Instruction => For the records that follow, work out how many lines include "नगरप" and give only that count.

──────

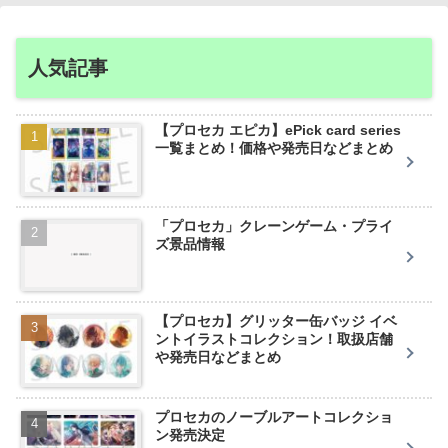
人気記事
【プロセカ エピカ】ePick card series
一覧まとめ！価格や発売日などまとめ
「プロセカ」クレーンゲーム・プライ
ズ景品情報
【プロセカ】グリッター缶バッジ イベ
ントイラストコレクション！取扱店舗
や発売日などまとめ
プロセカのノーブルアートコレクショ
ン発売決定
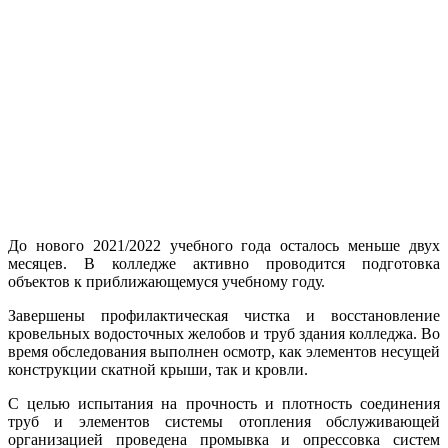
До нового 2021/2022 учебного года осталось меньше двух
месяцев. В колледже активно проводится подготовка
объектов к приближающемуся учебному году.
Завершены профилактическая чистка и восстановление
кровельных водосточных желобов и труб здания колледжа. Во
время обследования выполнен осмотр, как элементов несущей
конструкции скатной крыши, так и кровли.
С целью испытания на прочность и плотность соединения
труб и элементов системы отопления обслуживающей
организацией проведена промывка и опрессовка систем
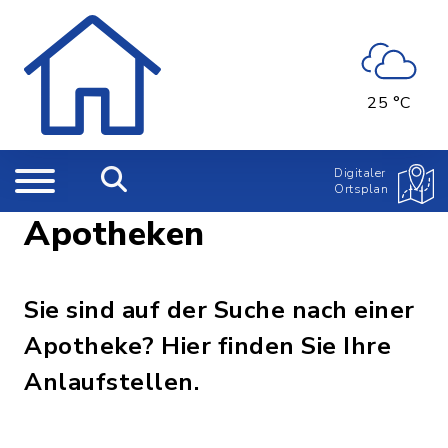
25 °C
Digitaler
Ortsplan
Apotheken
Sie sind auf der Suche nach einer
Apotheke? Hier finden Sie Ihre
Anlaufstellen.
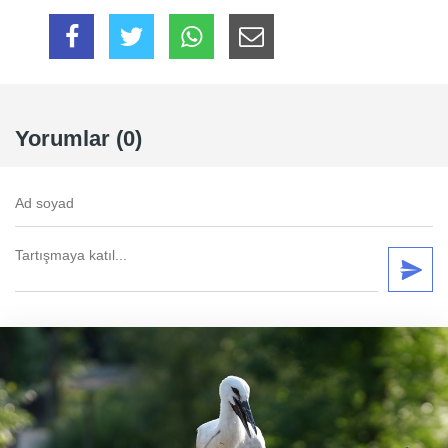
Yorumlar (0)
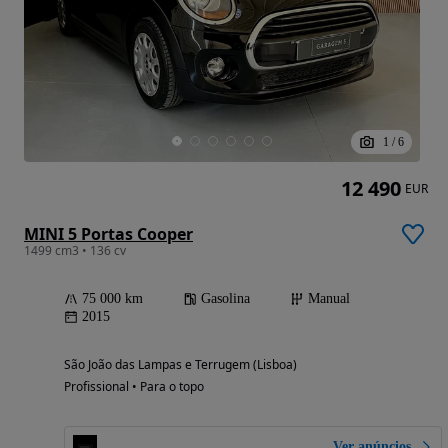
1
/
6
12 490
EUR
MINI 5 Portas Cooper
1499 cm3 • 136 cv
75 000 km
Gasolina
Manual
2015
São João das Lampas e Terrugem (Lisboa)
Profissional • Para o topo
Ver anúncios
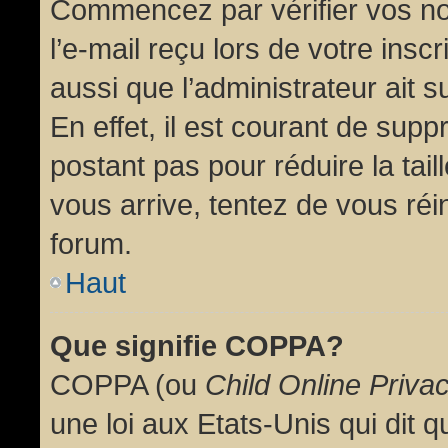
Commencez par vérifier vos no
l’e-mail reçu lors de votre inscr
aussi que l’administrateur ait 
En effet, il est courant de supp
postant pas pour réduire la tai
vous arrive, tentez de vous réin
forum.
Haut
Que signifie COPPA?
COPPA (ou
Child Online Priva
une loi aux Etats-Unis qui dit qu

──────

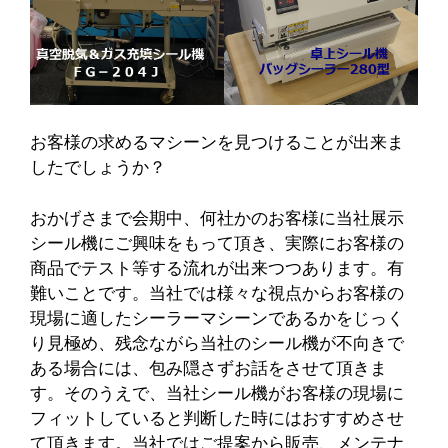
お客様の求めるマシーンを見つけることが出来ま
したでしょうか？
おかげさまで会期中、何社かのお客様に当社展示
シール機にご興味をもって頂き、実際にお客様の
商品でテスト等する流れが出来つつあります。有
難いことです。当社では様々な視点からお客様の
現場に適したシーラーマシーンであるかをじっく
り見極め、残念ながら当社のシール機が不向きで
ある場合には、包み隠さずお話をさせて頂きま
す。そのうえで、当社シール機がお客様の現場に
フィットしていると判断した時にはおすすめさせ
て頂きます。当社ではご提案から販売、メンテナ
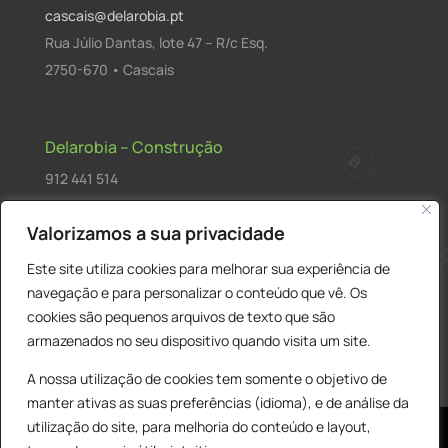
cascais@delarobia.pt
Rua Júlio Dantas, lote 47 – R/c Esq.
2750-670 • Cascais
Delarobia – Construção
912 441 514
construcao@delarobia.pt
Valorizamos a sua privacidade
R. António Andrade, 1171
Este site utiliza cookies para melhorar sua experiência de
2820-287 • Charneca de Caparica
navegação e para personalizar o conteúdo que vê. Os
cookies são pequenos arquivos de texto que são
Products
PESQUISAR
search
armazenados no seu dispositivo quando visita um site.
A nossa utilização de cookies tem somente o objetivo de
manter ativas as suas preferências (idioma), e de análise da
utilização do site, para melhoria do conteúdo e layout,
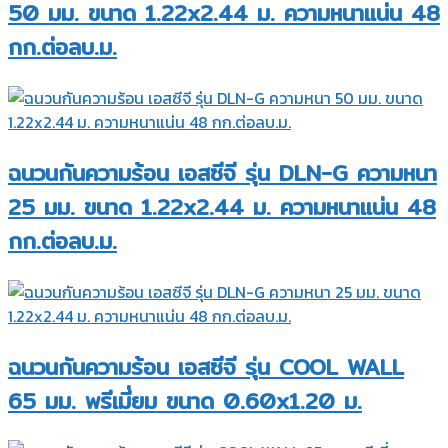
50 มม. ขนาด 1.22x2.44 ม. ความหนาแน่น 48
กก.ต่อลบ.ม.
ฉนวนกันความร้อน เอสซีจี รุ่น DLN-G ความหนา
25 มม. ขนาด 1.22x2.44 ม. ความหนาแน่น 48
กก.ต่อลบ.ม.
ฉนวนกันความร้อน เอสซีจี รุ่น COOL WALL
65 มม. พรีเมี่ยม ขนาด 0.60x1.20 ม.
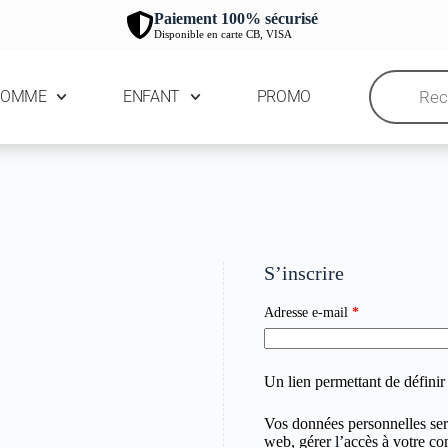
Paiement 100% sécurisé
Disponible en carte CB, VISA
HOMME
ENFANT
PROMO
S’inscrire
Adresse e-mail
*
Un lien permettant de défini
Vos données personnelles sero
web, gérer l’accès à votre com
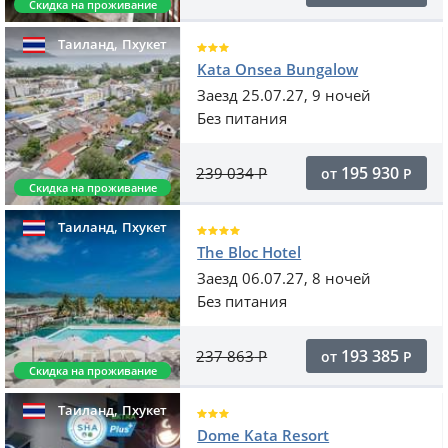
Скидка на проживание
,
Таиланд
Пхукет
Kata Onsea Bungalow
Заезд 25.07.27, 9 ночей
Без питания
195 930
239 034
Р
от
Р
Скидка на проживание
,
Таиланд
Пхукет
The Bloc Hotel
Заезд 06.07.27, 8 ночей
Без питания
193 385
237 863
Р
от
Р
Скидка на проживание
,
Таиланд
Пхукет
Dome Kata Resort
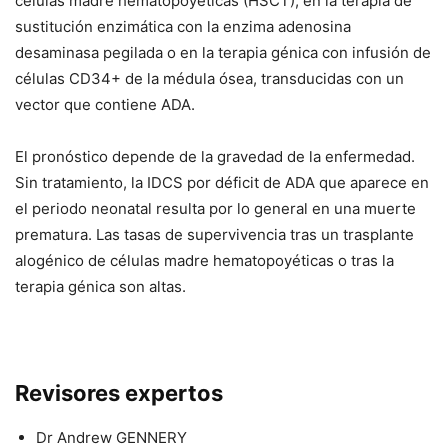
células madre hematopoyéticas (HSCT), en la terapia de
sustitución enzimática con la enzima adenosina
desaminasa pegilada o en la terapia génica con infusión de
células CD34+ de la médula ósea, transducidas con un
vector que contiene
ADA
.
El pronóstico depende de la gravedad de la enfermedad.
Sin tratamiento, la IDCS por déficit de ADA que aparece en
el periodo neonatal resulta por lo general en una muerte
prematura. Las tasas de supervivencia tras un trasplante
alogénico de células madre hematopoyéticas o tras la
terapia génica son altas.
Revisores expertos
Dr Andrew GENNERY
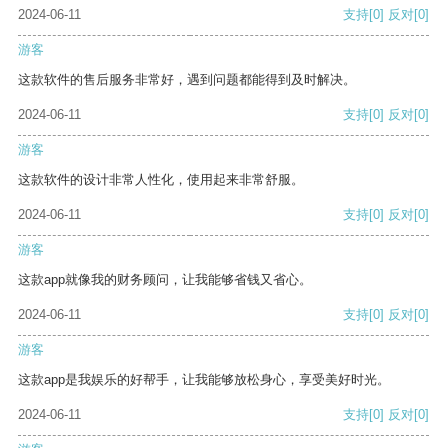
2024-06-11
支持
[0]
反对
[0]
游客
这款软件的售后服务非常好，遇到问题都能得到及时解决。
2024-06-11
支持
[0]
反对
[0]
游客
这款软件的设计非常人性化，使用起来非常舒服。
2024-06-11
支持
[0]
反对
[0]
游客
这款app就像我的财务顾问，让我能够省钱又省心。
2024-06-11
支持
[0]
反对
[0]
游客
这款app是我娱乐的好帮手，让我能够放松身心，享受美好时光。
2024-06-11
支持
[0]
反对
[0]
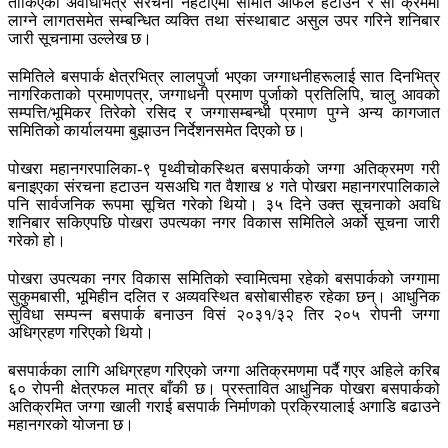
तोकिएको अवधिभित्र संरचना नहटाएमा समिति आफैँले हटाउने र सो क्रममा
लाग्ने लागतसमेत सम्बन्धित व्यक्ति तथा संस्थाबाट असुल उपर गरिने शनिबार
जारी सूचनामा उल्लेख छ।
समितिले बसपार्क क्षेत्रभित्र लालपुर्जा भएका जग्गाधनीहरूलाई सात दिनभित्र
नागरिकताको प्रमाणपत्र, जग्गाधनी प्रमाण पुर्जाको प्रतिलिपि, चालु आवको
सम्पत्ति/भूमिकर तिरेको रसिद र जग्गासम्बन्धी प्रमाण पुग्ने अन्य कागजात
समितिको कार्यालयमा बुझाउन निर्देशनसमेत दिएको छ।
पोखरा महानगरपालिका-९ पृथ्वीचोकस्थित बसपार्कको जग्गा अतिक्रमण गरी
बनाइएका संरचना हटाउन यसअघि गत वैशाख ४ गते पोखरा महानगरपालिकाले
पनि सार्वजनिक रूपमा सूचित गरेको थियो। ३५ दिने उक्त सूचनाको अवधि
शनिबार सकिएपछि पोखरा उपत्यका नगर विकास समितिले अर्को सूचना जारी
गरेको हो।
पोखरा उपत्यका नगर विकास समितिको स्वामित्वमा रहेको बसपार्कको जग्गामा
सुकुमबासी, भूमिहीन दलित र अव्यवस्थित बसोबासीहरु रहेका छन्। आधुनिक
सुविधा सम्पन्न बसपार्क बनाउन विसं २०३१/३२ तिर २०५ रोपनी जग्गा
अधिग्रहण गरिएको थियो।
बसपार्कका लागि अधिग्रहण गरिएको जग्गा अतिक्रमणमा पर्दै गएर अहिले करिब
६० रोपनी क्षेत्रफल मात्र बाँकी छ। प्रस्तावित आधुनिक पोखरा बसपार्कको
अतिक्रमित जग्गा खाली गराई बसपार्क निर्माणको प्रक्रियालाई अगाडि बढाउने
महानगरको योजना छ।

──────

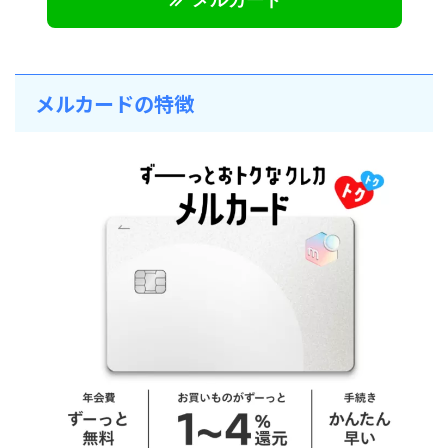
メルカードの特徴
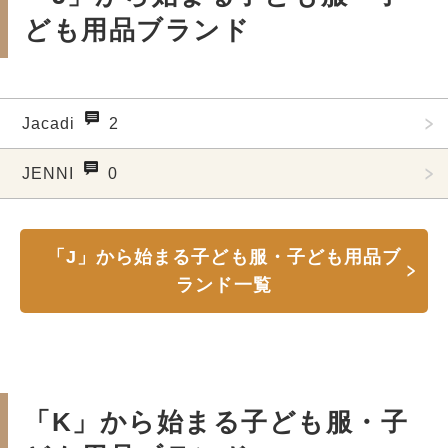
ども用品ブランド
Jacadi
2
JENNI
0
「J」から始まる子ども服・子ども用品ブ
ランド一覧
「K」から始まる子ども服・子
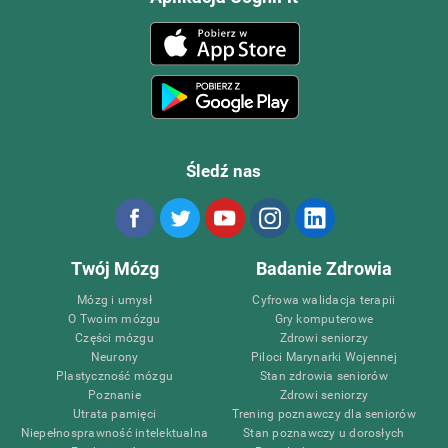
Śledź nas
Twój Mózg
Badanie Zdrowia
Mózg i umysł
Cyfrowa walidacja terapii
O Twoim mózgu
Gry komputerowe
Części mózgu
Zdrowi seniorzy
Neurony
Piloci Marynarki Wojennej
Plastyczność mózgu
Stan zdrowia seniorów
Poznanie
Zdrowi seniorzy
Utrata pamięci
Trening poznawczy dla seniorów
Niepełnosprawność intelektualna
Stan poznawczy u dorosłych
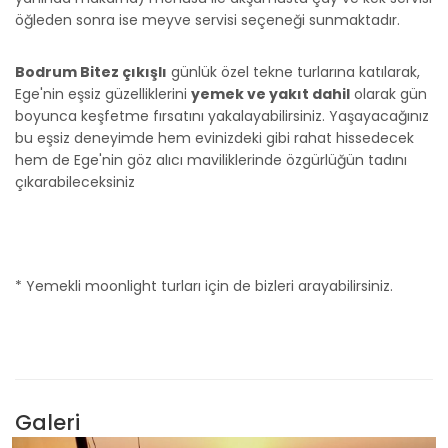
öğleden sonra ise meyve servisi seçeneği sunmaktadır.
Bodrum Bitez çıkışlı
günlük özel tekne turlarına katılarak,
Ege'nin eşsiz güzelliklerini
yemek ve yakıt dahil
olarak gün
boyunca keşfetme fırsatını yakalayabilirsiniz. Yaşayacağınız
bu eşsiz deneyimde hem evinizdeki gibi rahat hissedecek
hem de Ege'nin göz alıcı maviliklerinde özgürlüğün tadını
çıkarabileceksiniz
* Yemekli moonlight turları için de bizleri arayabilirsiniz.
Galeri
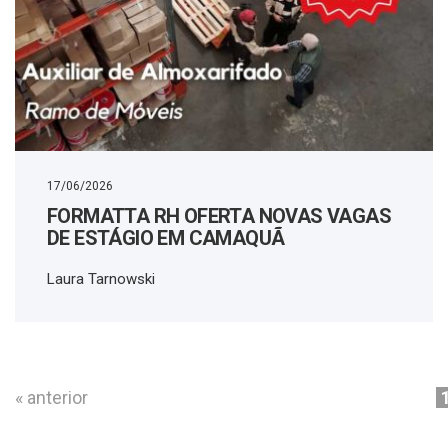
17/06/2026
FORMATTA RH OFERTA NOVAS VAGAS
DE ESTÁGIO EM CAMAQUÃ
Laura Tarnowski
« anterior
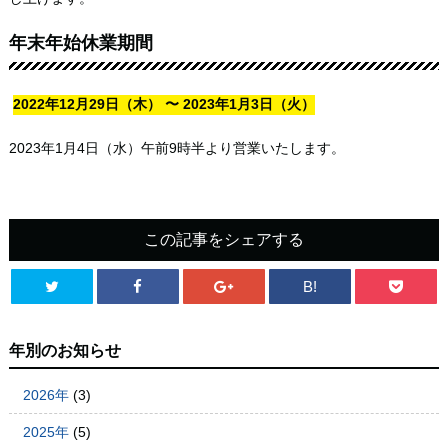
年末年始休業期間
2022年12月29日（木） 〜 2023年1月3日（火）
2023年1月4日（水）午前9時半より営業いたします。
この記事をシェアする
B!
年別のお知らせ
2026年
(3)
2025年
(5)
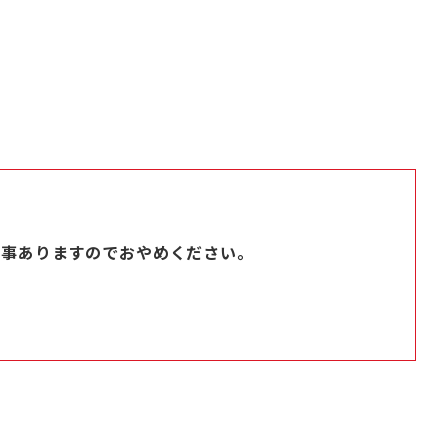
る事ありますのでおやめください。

──────

Answer => 2